Título: Escolha do sucessor sugere alterações discretas
Autor: Regina Alvarez
Fonte: O Globo, 28/03/2006, O País, p. 8

Corrente desenvolvimentista deve ganhar mais voz no governo, embora não se esperem alterações significativas

BRASÍLIA. A escolha do presidente do BNDES, Guido Mantega, para substituir Antonio Palocci no Ministério da Fazenda indica que, no ano eleitoral, o presidente Luiz Inácio Lula da Silva decidiu não seguir estritamente a cartilha ortodoxa da política econômica herdada do governo anterior. A indicação de Mantega mostra que a corrente com viés mais desenvolvimentista ganhará voz no governo, embora não se cogitem mudanças significativas nos fundamentos da economia.

O novo ministro da Fazenda tem uma relação muito próxima com o presidente Lula. Contribuiu com o programa econômico do PT desde a eleição de 1989. E a partir de 1993 tornou-se assessor econômico do próprio Lula, sendo um dos coordenadores do programa econômico de 2002.

Com esse perfil, Mantega seria um candidato natural ao posto de ministro da Fazenda já na eleição de Lula, mas as circunstâncias políticas e a turbulência econômica da época conspiraram a favor de Palocci, mistura de médico e político que conquistou o mercado financeiro ainda na transição.

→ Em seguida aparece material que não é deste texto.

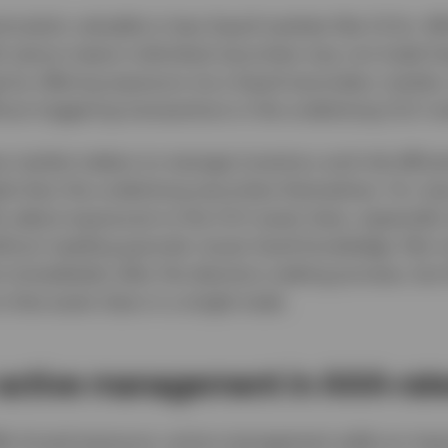
ticularly valuable in less liquid markets like CLOs. W
dit nature means individual securities may not trade fr
e by offering exposure via a liquid secondary market
hout triggering transactions in the underlying CLO no
 market makers to manage inventory and risk efficient
ads than the underlying securities themselves. For man
 adjust exposures to the CLO asset class, especially
ithout needing granular issuer-level knowledge. Not o
st immediately after the decision-making process, but
 that asset class in a single trade.
 active management in AAA-rat
fer broad exposure, active management adds an impor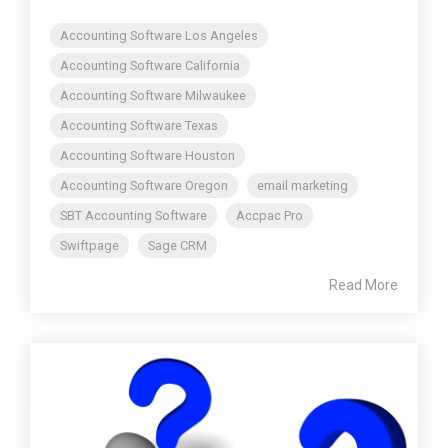
Accounting Software Los Angeles
Accounting Software California
Accounting Software Milwaukee
Accounting Software Texas
Accounting Software Houston
Accounting Software Oregon
email marketing
SBT Accounting Software
Accpac Pro
Swiftpage
Sage CRM
Read More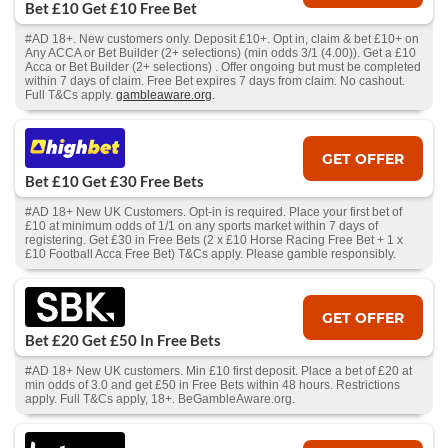
Bet £10 Get £10 Free Bet
#AD 18+. New customers only. Deposit £10+. Opt in, claim & bet £10+ on
Any ACCA or Bet Builder (2+ selections) (min odds 3/1 (4.00)). Get a £10
Acca or Bet Builder (2+ selections) . Offer ongoing but must be completed
within 7 days of claim. Free Bet expires 7 days from claim. No cashout.
Full T&Cs apply.
gambleaware.org
.
GET OFFER
Bet £10 Get £30 Free Bets
#AD 18+ New UK Customers. Opt-in is required. Place your first bet of
£10 at minimum odds of 1/1 on any sports market within 7 days of
registering. Get £30 in Free Bets (2 x £10 Horse Racing Free Bet + 1 x
£10 Football Acca Free Bet) T&Cs apply. Please gamble responsibly.
GET OFFER
Bet £20 Get £50 In Free Bets
#AD 18+ New UK customers. Min £10 first deposit. Place a bet of £20 at
min odds of 3.0 and get £50 in Free Bets within 48 hours. Restrictions
apply. Full T&Cs apply, 18+. BeGambleAware.org.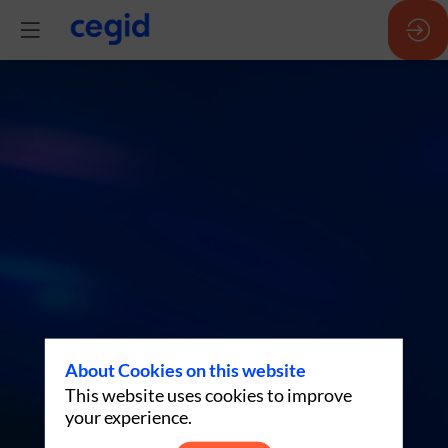
P7:
Agentic
AI:
don’t
be
About Cookies on this website
This website uses cookies to improve
swayed
your experience.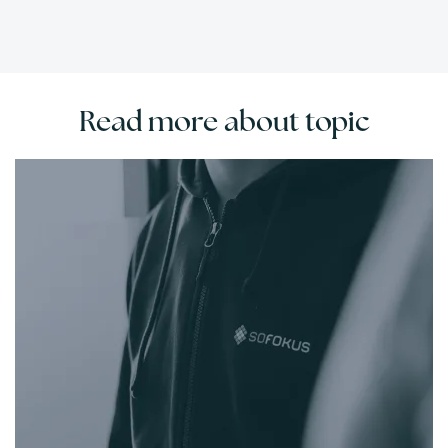
Read more about topic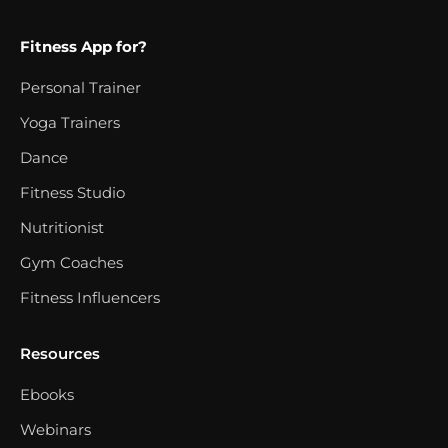
Fitness App for?
Personal Trainer
Yoga Trainers
Dance
Fitness Studio
Nutritionist
Gym Coaches
Fitness Influencers
Resources
Ebooks
Webinars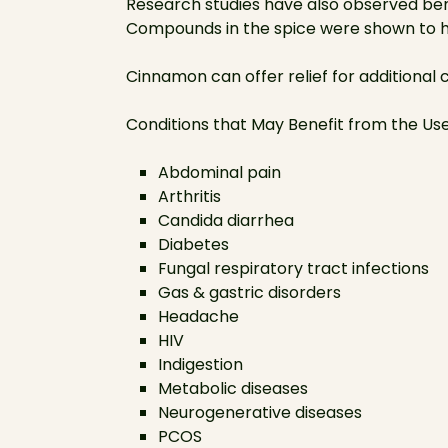
Research studies have also observed ben
Compounds in the spice were shown to he
Cinnamon can offer relief for additional 
Conditions that May Benefit from the U
Abdominal pain
Arthritis
Candida diarrhea
Diabetes
Fungal respiratory tract infections
Gas & gastric disorders
Headache
HIV
Indigestion
Metabolic diseases
Neurogenerative diseases
PCOS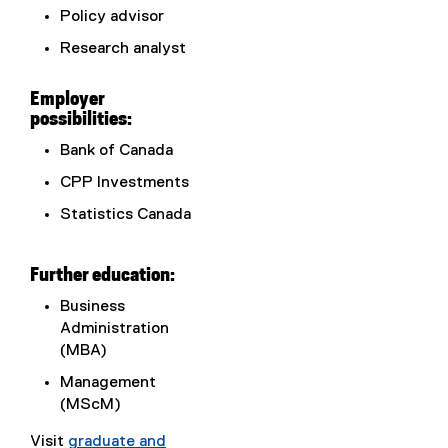
Policy advisor
Research analyst
Employer
possibilities:
Bank of Canada
CPP Investments
Statistics Canada
Further education:
Business
Administration
(MBA)
Management
(MScM)
Visit
graduate and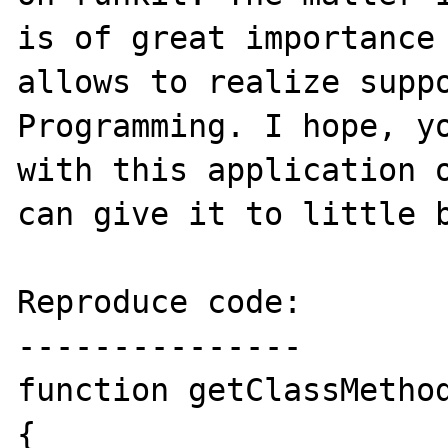
is of great importance 
allows to realize suppo
Programming. I hope, yo
with this application o
can give it to little b
Reproduce code:

---------------

function getClassMethod
{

Críticas internas à economia

À frente do Ministério do Planejamento, Mantega mostrou-se disciplinado, deixando para as discussões internas de governo suas críticas duras à política econômica, especialmente em relação à trajetória da taxa de juros e à pouca ousadia do Banco Central para baixar as taxas. Mostrou também habilidade para negociar reajustes com os servidores públicos, uma pedra no sapato de Lula que acabou retirada com a concessão de reajustes diferenciados de até 35% e ampla reestruturação de carreiras estratégicas para o governo.

No fim do ano passado, já na presidência do BNDES, Mantega continuou assessorando Lula nos assuntos econômicos. Com despachos semanais no Palácio do Planalto, tornou-se um importante aliado da ministra da Casa Civil, Dilma Rousseff, na luta por mais investimentos em infra-estrutura e a manutenção do superávit primário em 4,25% do PIB. As equipes da Fazenda e do Planejamento defendiam um superávit de 5% para fazer frente ao aumento da dívida pública.

Nomeação não causou surpresa

Nascido em Gênova, na Itália, o novo ministro da Fazenda é formado em economia pela Faculdade de Economia e Administração da USP. Fez doutorado em sociologia do desenvolvimento na Faculdade de Filosofia, Ciências e Letras da Universidade de São Paulo, com especialização no Institute of Developing Countries (IDS) da Universidade de Sussex, Inglaterra, em 1977.

Professor de Economia no curso de mestrado e doutorado da Pontifícia Universidade Católica de São Paulo ( PUC-SP) de 1984 a 87 e diretor de Orçamento e Chefe de Gabinete da Secretaria Municipal de Planejamento de São Paulo no período entre 1982 a 1992, Mantega tem vários livros publicados sobre temas econômicos. E um livro que foge completamente ao tema. Na década de 80, Mantega escreveu um tratado sobre ¿Sexo e Poder¿, com um grupo de sociólogos.

No governo, Mantega conseguiu um feito raro. Manteve-se como aliado histórico do PT e ganhou a confiança do mercado. Na passagem pelo Ministério do Planejamento, mostrou-se leal na defesa da política e da equipe econômica, mesmo quando não concordava com algumas medidas nos bastidores. No BNDES, reforçou seu viés desenvolvimentista e teve alguns embates com o secretário do Tesouro, Joaquim Levy, na defesa de uma queda mais acentuada da taxa de juros que remunera os empréstimos ao setor produtivo. Esse discurso soou como música aos ouvidos dos empresários, que passaram a considerar Mantega um aliado na luta pela queda dos juros.

Na semana passada, o presidente do BNDES estava no topo de todas as listas de substitutos de Palocci. Os analistas do mercado não acreditam que Mantega mudará os rumos da política econômica e passaram a considerá-lo um substituto confiável para o posto de Palocci.

A gestão de Mantega à frente do BNDES também é elogiada por assessores do Palácio do Planalto e pelos analistas do mercado. E existe um aspecto na biografia do novo ministro da Fazenda que ganha peso nesse momento de crise política: a ética. O nome de Mantega nunca foi envolvido em escândalos durante sua gestão à frente do Ministério do Planejamento e no BNDES. Assessores com trânsito no Planalto lembravam esse detalhe na semana passada, quando a saída de Palocci estava sendo discutida nos bastidores do governo, mas já era considera como provável pelos mercados.